BRIEF ▸
Please copy each line of the records below word for word, in the same order, without changing anything.

RAW RECORDS ▸
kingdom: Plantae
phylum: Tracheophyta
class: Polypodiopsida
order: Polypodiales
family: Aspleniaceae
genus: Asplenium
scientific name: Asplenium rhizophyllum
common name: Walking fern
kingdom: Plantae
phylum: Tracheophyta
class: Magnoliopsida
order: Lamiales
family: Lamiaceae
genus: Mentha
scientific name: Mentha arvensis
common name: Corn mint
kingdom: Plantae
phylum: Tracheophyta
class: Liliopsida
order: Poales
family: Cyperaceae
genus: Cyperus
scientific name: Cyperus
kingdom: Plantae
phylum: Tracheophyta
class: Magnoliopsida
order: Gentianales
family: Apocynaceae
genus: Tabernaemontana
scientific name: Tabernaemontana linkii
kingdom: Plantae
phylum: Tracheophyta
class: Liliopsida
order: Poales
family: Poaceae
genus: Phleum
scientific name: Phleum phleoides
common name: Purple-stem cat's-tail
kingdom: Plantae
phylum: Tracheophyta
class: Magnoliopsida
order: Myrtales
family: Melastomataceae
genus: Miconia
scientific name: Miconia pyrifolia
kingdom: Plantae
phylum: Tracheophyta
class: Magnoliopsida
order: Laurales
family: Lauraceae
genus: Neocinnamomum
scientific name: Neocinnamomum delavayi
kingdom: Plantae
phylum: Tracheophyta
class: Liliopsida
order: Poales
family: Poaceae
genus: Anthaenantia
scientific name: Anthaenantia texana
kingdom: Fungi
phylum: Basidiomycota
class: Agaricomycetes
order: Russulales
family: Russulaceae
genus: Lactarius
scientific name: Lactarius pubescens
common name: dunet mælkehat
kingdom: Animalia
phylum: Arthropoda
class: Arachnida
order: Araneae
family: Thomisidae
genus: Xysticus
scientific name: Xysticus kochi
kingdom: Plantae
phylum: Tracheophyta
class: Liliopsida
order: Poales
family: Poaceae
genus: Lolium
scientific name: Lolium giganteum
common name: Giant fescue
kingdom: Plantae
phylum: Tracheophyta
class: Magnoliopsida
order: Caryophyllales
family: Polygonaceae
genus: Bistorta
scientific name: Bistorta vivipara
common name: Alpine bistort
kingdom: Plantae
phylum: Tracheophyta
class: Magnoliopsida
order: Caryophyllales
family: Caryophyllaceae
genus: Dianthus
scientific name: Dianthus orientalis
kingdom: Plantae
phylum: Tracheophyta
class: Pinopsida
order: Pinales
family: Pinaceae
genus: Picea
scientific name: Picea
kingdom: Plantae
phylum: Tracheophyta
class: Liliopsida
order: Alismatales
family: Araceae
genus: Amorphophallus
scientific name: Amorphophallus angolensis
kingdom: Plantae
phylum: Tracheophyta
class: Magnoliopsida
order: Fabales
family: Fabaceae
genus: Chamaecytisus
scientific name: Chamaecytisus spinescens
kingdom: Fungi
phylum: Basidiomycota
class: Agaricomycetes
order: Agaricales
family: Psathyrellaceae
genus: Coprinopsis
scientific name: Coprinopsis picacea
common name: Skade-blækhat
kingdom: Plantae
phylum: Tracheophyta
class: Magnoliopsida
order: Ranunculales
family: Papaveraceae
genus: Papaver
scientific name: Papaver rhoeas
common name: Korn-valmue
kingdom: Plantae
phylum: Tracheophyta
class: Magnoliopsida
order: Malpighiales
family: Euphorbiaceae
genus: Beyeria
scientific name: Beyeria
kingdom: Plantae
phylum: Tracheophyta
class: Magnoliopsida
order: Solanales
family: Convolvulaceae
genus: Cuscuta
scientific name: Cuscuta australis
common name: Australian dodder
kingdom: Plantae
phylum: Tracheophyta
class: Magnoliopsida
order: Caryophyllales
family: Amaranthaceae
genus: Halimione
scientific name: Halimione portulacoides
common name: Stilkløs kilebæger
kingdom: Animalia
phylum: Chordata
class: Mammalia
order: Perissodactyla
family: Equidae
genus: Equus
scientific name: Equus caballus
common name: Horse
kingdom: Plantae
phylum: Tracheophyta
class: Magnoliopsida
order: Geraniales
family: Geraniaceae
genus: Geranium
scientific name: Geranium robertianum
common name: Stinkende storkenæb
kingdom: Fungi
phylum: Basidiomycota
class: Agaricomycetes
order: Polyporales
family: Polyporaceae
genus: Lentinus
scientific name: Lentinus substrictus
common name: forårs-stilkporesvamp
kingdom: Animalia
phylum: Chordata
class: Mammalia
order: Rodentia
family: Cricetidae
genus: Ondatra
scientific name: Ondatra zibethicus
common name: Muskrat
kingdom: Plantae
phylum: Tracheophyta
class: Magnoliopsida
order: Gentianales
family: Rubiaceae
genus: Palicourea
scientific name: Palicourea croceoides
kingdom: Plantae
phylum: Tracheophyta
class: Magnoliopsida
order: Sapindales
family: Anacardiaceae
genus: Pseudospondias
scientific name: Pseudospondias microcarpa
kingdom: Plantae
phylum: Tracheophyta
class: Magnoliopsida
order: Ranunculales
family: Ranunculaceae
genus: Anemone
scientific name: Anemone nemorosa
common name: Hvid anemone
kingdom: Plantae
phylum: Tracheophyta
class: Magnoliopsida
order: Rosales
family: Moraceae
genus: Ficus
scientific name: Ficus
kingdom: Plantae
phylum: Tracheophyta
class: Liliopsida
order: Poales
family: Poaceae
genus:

THE RESULT ▸
kingdom: Plantae
phylum: Tracheophyta
class: Polypodiopsida
order: Polypodiales
family: Aspleniaceae
genus: Asplenium
scientific name: Asplenium rhizophyllum
common name: Walking fern
kingdom: Plantae
phylum: Tracheophyta
class: Magnoliopsida
order: Lamiales
family: Lamiaceae
genus: Mentha
scientific name: Mentha arvensis
common name: Corn mint
kingdom: Plantae
phylum: Tracheophyta
class: Liliopsida
order: Poales
family: Cyperaceae
genus: Cyperus
scientific name: Cyperus
kingdom: Plantae
phylum: Tracheophyta
class: Magnoliopsida
order: Gentianales
family: Apocynaceae
genus: Tabernaemontana
scientific name: Tabernaemontana linkii
kingdom: Plantae
phylum: Tracheophyta
class: Liliopsida
order: Poales
family: Poaceae
genus: Phleum
scientific name: Phleum phleoides
common name: Purple-stem cat's-tail
kingdom: Plantae
phylum: Tracheophyta
class: Magnoliopsida
order: Myrtales
family: Melastomataceae
genus: Miconia
scientific name: Miconia pyrifolia
kingdom: Plantae
phylum: Tracheophyta
class: Magnoliopsida
order: Laurales
family: Lauraceae
genus: Neocinnamomum
scientific name: Neocinnamomum delavayi
kingdom: Plantae
phylum: Tracheophyta
class: Liliopsida
order: Poales
family: Poaceae
genus: Anthaenantia
scientific name: Anthaenantia texana
kingdom: Fungi
phylum: Basidiomycota
class: Agaricomycetes
order: Russulales
family: Russulaceae
genus: Lactarius
scientific name: Lactarius pubescens
common name: dunet mælkehat
kingdom: Animalia
phylum: Arthropoda
class: Arachnida
order: Araneae
family: Thomisidae
genus: Xysticus
scientific name: Xysticus kochi
kingdom: Plantae
phylum: Tracheophyta
class: Liliopsida
order: Poales
family: Poaceae
genus: Lolium
scientific name: Lolium giganteum
common name: Giant fescue
kingdom: Plantae
phylum: Tracheophyta
class: Magnoliopsida
order: Caryophyllales
family: Polygonaceae
genus: Bistorta
scientific name: Bistorta vivipara
common name: Alpine bistort
kingdom: Plantae
phylum: Tracheophyta
class: Magnoliopsida
order: Caryophyllales
family: Caryophyllaceae
genus: Dianthus
scientific name: Dianthus orientalis
kingdom: Plantae
phylum: Tracheophyta
class: Pinopsida
order: Pinales
family: Pinaceae
genus: Picea
scientific name: Picea
kingdom: Plantae
phylum: Tracheophyta
class: Liliopsida
order: Alismatales
family: Araceae
genus: Amorphophallus
scientific name: Amorphophallus angolensis
kingdom: Plantae
phylum: Tracheophyta
class: Magnoliopsida
order: Fabales
family: Fabaceae
genus: Chamaecytisus
scientific name: Chamaecytisus spinescens
kingdom: Fungi
phylum: Basidiomycota
class: Agaricomycetes
order: Agaricales
family: Psathyrellaceae
genus: Coprinopsis
scientific name: Coprinopsis picacea
common name: Skade-blækhat
kingdom: Plantae
phylum: Tracheophyta
class: Magnoliopsida
order: Ranunculales
family: Papaveraceae
genus: Papaver
scientific name: Papaver rhoeas
common name: Korn-valmue
kingdom: Plantae
phylum: Tracheophyta
class: Magnoliopsida
order: Malpighiales
family: Euphorbiaceae
genus: Beyeria
scientific name: Beyeria
kingdom: Plantae
phylum: Tracheophyta
class: Magnoliopsida
order: Solanales
family: Convolvulaceae
genus: Cuscuta
scientific name: Cuscuta australis
common name: Australian dodder
kingdom: Plantae
phylum: Tracheophyta
class: Magnoliopsida
order: Caryophyllales
family: Amaranthaceae
genus: Halimione
scientific name: Halimione portulacoides
common name: Stilkløs kilebæger
kingdom: Animalia
phylum: Chordata
class: Mammalia
order: Perissodactyla
family: Equidae
genus: Equus
scientific name: Equus caballus
common name: Horse
kingdom: Plantae
phylum: Tracheophyta
class: Magnoliopsida
order: Geraniales
family: Geraniaceae
genus: Geranium
scientific name: Geranium robertianum
common name: Stinkende storkenæb
kingdom: Fungi
phylum: Basidiomycota
class: Agaricomycetes
order: Polyporales
family: Polyporaceae
genus: Lentinus
scientific name: Lentinus substrictus
common name: forårs-stilkporesvamp
kingdom: Animalia
phylum: Chordata
class: Mammalia
order: Rodentia
family: Cricetidae
genus: Ondatra
scientific name: Ondatra zibethicus
common name: Muskrat
kingdom: Plantae
phylum: Tracheophyta
class: Magnoliopsida
order: Gentianales
family: Rubiaceae
genus: Palicourea
scientific name: Palicourea croceoides
kingdom: Plantae
phylum: Tracheophyta
class: Magnoliopsida
order: Sapindales
family: Anacardiaceae
genus: Pseudospondias
scientific name: Pseudospondias microcarpa
kingdom: Plantae
phylum: Tracheophyta
class: Magnoliopsida
order: Ranunculales
family: Ranunculaceae
genus: Anemone
scientific name: Anemone nemorosa
common name: Hvid anemone
kingdom: Plantae
phylum: Tracheophyta
class: Magnoliopsida
order: Rosales
family: Moraceae
genus: Ficus
scientific name: Ficus
kingdom: Plantae
phylum: Tracheophyta
class: Liliopsida
order: Poales
family: Poaceae
genus:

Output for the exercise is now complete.